The report, which relies almost 100% on information from the local authority Freedom of Information Register, shows that England’s local social safety net for crisis support, which has existed in various forms since the 1930s, is fragmented and in many areas non-existent.

In almost a third of English local authorities, with a population of 18 million people, local crisis support would disappear, including Birmingham, Bradford, Nottingham, Westminster, Croydon, Hampshire, Slough and Stoke-on-Trent.

Their closure would also push numerous local food banks to the brink of insolvency, as many of them now rely on cash grants from the HSF to meet the explosion in demand for charity food as a result of Covid and the cost of living crisis.

The government, which last week set out the terms of reference for its long-term plan to “reduce and alleviate child poverty”, is under pressure to decide urgently on the future of the HSF. Funding for the programme runs out on 30 September, a month before the Autumn Statement.

Chancellor of the Exchequer Rachel Reeves last month described the £500m HSF budget for the first six months of this year as one of numerous “unfunded” commitments from the previous government – part of a £22bn spending deficit – that are now facing close scrutiny by the Treasury.

Campaigners expect ministers to be wary of provoking a public backlash if school holiday meal vouchers are scrapped in many areas of England.
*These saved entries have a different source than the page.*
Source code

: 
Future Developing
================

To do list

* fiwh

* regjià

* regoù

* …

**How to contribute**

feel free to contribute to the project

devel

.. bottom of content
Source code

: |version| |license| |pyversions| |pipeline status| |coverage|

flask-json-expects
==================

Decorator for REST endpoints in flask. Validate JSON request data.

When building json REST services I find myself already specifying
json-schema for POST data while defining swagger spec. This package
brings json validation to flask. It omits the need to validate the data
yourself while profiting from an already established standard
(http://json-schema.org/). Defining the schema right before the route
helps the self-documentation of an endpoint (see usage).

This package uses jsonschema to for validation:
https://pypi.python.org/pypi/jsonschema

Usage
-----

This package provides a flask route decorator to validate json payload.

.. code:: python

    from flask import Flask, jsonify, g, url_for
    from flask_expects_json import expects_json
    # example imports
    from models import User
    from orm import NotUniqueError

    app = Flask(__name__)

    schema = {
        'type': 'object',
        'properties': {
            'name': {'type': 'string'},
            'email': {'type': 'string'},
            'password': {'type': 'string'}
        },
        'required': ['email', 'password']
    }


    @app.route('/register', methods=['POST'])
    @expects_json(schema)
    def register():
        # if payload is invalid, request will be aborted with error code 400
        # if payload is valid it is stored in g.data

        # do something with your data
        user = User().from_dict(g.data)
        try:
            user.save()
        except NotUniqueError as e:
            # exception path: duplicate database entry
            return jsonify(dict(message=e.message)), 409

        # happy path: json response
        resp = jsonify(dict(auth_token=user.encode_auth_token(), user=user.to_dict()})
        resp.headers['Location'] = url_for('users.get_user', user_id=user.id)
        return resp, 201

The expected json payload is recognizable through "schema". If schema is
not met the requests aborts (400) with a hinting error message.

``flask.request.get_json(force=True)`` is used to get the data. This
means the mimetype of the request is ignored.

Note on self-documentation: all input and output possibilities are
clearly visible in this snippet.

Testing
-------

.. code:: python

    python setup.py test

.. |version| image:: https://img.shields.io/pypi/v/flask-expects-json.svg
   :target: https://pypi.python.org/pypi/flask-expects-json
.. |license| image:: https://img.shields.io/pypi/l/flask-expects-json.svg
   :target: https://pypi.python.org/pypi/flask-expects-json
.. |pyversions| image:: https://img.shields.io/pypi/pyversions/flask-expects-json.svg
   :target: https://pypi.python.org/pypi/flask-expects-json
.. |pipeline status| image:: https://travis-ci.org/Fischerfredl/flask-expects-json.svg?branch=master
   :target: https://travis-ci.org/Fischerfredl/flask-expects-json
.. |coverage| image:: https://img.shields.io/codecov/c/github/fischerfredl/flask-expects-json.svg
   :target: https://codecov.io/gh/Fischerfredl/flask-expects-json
A popular campaign by footballer Marcus Rashford twice forced then-Prime Minister Boris Johnson to backtrack on plans to scrap support for free school meals during the holidays in 2020.

The End Furniture Poverty report shows the extent to which local authorities have relied on the HSF to tackle hunger during the holidays over the past three years. Last year, 44% of the total budget was used to fund food vouchers during the holidays, the largest single item of expenditure.

Twenty-two municipalities have said they would abolish the vouchers if the HSF is not renewed, and another 20 have said they are undecided. The report estimates that 561,000 children currently eligible for FSM vouchers would no longer have access to them if the fund were abolished.

“The alternative to providing (holiday) vouchers is for children to go hungry until the welfare state is able to adequately meet needs,” the report says. “This will reduce the educational opportunities of the poorest children and undermine their ability to reach their potential.”

The HSF was introduced by the last government in autumn 2021 to mitigate the impact of its decision to reverse the pandemic-related £20 increase in Universal Credit. The last government renewed the fund at the last minute in March, but only provided six months’ worth of funding.

Last year, in addition to the meal vouchers for the school holidays funded by the HSF, the families also received More than 1.2 million households in England received other forms of HSF support and thousands more benefited from local charitable services partly funded by HSF grants, such as food banks, advice centres and winter ‘warm room’ projects.

The Local Government Association said last week that 60 percent of English local authorities would be unable to provide additional funding for local social care crisis programmes if the HSF were to be withdrawn, despite a surge in demand expected in the coming months due to high fuel and food prices.

According to End Furniture Poverty, the English local welfare system is significantly less generous than the Welsh and Scottish government programmes in times of crisis. Local welfare spending per head in England was £1.37 in 2023-24, compared to £10.47 in Wales and £9.16 in Scotland.

Campaigners are pushing for the HSF to be retained for at least six months. Claire Donovan, head of policy at End Furniture Poverty, said: “We know the HSF is only a stopgap measure, but we urgently need a final extension of funding while an urgent review of local authority crisis support is carried out.”

A government spokesman said: “This government will tackle the scar of poverty by making work pay and improving supports to help people get into good jobs. Further details of the Household Support Fund will be announced in due course.”